Diretrizes para o uso adequado de membranas de osmose reversa (RO)
- Atenção! Essas operações incorretas podem danificar diretamente a membrana de osmose reversa.
O desempenho das membranas de osmose reversa (RO) parece estável, mas pequenos descuidos operacionais podem levar a falhas prematuras, concentrando-se principalmente em três categorias de problemas.
O gás residual não totalmente expelido sob alta pressão pode causar o "golpe de martelo pneumático" e danificar a membrana.
Quando o gás residual dentro do equipamento opera sob condições de alta pressão, pode criar um "efeito de golpe de aríete", impactando diretamente os elementos da membrana e causando danos físicos. Essa situação geralmente ocorre em dois cenários:
Quando o equipamento reinicia, o gás ainda não foi completamente removido: Após a purga, reinicie a operação. Se o ar não for completamente expelido e a pressão aumentar rapidamente, o gás residual impactará violentamente a membrana. O procedimento correto é operar inicialmente com uma pressão baixa de 2 a 4 bar e aumentá-la gradualmente somente quando não houver mais bolhas visíveis no medidor de vazão (indicando a remoção completa do ar).
Vedação inadequada da tubulação permite a entrada de ar: Se a conexão entre o equipamento de pré-tratamento (por exemplo, microfiltro) e a bomba de alta pressão apresentar vazamentos ou vedação inadequada, o fornecimento insuficiente de água para pré-tratamento (por exemplo, vazão reduzida devido ao entupimento do microfiltro) cria um vácuo na tubulação, levando à sucção de ar. As soluções incluem a limpeza ou substituição imediata do microfiltro entupido, a inspeção e o reparo de vazamentos nas tubulações e a garantia de que não haja entrada de ar durante a operação.
- O método de desligamento incorreto leva à formação de descamação e contaminação do filme.
Muitas pessoas acreditam que "desligar = desligamento imediato", mas isso pode acarretar riscos ocultos para as membranas de osmose reversa, principalmente relacionados a duas questões:
A redução da pressão sem enxágue pode levar à formação de incrustações no lado do concentrado: Durante a operação da membrana de osmose reversa, a concentração de sais inorgânicos no lado do concentrado é significativamente maior do que na água de alimentação. Se a pressão for reduzida rapidamente após o desligamento, sem um enxágue completo, os sais inorgânicos presentes no concentrado aderirão à superfície da membrana, formando depósitos de incrustações que obstruem os poros da membrana e reduzem a eficiência da filtração ao longo do tempo.
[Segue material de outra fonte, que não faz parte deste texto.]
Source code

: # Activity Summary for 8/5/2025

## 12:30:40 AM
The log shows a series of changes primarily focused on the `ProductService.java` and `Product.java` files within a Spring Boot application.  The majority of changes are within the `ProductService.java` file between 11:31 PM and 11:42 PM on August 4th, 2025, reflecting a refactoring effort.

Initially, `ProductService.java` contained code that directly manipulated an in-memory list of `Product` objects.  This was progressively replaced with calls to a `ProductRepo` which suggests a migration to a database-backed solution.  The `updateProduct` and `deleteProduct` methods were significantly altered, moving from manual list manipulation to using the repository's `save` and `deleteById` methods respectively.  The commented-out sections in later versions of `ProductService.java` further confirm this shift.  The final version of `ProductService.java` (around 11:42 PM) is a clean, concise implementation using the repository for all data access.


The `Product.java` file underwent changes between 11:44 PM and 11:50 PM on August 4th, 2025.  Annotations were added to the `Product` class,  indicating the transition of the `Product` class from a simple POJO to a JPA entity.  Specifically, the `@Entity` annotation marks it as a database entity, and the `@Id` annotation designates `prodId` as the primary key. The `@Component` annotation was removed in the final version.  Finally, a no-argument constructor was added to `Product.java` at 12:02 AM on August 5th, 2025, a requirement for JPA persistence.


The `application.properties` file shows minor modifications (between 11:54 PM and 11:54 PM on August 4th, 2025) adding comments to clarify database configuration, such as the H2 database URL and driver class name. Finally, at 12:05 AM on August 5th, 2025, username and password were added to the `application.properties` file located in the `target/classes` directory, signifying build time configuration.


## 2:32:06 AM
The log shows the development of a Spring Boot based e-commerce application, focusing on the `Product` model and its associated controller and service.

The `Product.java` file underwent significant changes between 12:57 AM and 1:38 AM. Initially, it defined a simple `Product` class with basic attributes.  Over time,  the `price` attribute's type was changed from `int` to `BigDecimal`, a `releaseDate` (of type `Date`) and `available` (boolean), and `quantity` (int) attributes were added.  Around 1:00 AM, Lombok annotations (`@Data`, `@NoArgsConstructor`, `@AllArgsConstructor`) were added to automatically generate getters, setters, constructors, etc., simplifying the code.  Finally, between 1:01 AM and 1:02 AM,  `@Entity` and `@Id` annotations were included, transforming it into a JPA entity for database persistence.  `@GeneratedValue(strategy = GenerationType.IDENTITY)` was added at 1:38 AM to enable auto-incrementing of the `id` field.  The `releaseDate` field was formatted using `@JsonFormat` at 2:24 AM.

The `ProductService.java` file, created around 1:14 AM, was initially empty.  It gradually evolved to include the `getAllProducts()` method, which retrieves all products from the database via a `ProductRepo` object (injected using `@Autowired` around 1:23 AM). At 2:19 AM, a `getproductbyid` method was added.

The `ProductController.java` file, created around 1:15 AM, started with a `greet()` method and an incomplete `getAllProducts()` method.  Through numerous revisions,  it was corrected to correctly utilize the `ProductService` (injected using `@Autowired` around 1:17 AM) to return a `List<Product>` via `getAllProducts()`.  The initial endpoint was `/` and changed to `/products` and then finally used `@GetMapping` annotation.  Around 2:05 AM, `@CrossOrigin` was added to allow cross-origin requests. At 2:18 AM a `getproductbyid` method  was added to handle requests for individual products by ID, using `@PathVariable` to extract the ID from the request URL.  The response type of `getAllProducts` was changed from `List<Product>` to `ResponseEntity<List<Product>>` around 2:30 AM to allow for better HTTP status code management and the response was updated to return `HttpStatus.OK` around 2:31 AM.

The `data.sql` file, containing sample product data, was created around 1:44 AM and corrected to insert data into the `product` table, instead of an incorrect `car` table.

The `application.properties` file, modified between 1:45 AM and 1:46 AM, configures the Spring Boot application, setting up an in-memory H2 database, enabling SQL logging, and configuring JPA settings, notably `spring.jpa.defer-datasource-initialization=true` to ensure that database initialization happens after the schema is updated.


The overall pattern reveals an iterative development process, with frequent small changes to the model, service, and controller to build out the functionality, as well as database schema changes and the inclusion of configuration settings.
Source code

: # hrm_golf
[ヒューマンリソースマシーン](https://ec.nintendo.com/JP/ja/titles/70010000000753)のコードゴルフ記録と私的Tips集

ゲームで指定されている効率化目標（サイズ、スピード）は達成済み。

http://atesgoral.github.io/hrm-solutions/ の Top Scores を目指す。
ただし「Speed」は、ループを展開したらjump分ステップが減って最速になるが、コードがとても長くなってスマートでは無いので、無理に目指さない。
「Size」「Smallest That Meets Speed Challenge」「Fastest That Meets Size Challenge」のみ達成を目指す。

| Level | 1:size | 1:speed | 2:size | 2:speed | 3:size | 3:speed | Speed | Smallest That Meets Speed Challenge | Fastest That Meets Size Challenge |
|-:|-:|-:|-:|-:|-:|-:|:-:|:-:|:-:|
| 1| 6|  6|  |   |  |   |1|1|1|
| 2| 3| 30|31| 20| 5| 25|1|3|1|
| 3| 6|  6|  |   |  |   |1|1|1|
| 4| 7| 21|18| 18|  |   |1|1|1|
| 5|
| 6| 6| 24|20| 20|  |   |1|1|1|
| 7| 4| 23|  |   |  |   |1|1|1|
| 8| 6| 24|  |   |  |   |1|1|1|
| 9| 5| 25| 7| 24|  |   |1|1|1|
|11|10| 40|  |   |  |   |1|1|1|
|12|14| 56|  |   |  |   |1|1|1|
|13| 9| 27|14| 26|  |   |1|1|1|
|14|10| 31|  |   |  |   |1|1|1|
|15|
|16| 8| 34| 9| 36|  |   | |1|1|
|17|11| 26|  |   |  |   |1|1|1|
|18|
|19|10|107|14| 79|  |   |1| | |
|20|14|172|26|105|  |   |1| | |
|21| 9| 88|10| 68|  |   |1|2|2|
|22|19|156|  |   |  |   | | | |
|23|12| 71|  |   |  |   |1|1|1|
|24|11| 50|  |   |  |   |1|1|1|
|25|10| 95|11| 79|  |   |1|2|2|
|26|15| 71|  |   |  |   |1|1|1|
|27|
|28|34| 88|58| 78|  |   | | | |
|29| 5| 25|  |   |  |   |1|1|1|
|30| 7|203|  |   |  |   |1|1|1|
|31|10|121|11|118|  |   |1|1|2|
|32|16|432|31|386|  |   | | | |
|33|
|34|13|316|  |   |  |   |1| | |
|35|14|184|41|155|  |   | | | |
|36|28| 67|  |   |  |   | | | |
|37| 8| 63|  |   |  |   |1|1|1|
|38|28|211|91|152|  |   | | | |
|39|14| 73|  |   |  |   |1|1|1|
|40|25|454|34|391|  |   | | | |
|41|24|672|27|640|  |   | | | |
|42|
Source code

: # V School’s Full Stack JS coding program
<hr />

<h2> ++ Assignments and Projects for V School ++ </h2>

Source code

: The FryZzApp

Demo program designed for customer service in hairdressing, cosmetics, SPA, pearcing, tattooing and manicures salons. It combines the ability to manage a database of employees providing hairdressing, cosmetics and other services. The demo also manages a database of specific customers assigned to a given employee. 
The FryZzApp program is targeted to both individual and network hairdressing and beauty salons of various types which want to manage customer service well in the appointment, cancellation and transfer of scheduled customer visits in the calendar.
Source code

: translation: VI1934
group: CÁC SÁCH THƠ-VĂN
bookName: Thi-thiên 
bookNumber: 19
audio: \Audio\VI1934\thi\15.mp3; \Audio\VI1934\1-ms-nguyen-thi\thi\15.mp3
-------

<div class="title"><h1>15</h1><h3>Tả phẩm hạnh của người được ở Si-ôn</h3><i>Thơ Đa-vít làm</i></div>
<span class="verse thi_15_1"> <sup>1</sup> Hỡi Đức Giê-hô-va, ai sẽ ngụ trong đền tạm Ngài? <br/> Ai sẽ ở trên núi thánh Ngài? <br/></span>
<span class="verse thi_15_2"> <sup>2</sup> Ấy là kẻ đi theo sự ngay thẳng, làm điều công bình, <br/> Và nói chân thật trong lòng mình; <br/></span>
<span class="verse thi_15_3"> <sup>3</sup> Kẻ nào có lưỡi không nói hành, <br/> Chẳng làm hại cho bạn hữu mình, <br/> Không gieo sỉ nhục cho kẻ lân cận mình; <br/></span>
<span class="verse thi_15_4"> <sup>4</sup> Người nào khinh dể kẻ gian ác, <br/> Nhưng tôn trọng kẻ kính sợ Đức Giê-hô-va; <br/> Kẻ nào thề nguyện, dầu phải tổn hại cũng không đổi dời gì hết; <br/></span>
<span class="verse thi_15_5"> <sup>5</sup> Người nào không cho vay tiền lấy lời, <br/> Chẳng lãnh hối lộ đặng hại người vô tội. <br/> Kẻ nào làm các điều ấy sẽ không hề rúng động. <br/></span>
Enxágue com água contendo reagentes químicos: Alguns usuários enxaguam os elementos de membrana com água de pré-tratamento contendo reagentes químicos, o que não é recomendável. Durante períodos de inatividade do equipamento, a água contendo reagentes químicos pode reagir com a membrana ou deixar resíduos que a contaminam, afetando a qualidade do efluente subsequente.
- A desinfecção e a manutenção inadequadas podem levar à "colonização" microbiana da membrana.
O material composto de poliamida é uma escolha comum para membranas de osmose reversa, mas apresenta uma desvantagem: baixa resistência ao cloro residual. Se desinfetantes como o cloro não forem dosados corretamente durante a operação, juntamente com atenção insuficiente à contaminação microbiana, bactérias e microrganismos presentes na água proliferarão na superfície da membrana, formando biofilmes. Isso não apenas obstrui os poros da membrana, mas também leva à contaminação microbiana na água de saída (a causa principal dos níveis microbianos abaixo do padrão na água pura de muitos fabricantes reside aqui).